Heat Exchangers
Heat Exchangers Design Rules of the thumb:
- Take true counter current flow in a shell-and-tube exchangers as a basis.
- Standard tubes are ¾ in. OD, 1 in. triangular spacing, 16ft long; a shell 1ft dia accommodates 100 sqft; 2 ft dia, 400 sqft, 3ft dia, 1100 sqft.
- Tube side is for corrosive, fouling, scaling, and high pressure fluids.
- Shell side is for viscous and condensing fluids.
- Pressure drops are 1.5 psi for boiling and 3-9 psi for other services.
- Minimum temperature approach is 20% with normal coolants, 10˚F or less with refrigerant.
- Heat transfer coefficients for estimating purposes, Btu/(hr)(sqft)(F˚): water to liquid, 150: condensers, 150; liquid to liquid, 50; liquid to gas, 5; gas to gas, 5; reboiler, 200. Max flux in reboilers, 10.000Btu/ (hr)(sqft).
- Double-pipe exchanger is competitive at duties requiring 100-200 sqft.
- Compact (plate and fin) exchangers have 350 sqft/cuft, and about 4 times the heat transfer per cuft of shell-and-tube units.
- Plate and frame exchangers are suited to high sanitation services, and are 25-50% cheaper in stainless construction than shell-and-tube units.

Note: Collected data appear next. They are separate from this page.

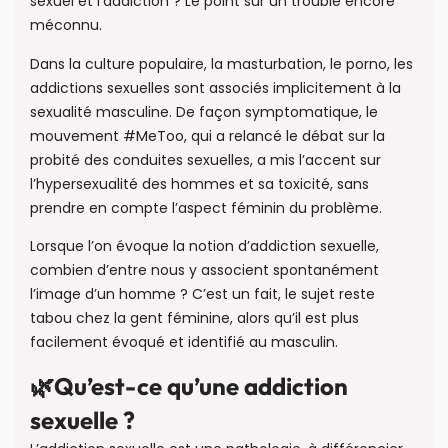
sexuel et l’addiction ? Le point sur un trouble encore
méconnu.
Dans la culture populaire, la masturbation, le porno, les
addictions sexuelles sont associés implicitement à la
sexualité masculine. De façon symptomatique, le
mouvement #MeToo, qui a relancé le débat sur la
probité des conduites sexuelles, a mis l’accent sur
l’hypersexualité des hommes et sa toxicité, sans
prendre en compte l’aspect féminin du problème.
Lorsque l’on évoque la notion d’addiction sexuelle,
combien d’entre nous y associent spontanément
l’image d’un homme ? C’est un fait, le sujet reste
tabou chez la gent féminine, alors qu’il est plus
facilement évoqué et identifié au masculin.
🌿Qu’est-ce qu’une addiction
sexuelle ?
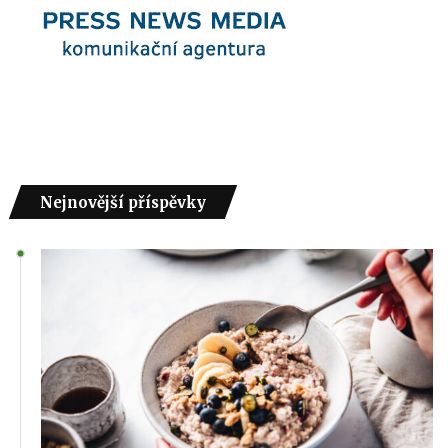
Nejnovější příspěvky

- Air coolers: Tubes are 0.75-1.00 in. OD, total finned surface 15-20 sqft/sqft bare surface, U=80―100 Btu/(hr)(sqft bare surface)(˚F), fan power input 2―5 HP (MBtu/hr), approach 50˚F or more.
- Fired heaters: radiant rate, 12,000 Btu/(hr)(sqft); convection rate, 4000cold oil tube velocity, 6ft/sec; approx equal transfers of heat in the two sextions; thermal efficiency 70―75%; flue gas temperature 250―350˚F above feed inlet; stack gas temperature 650-950˚F.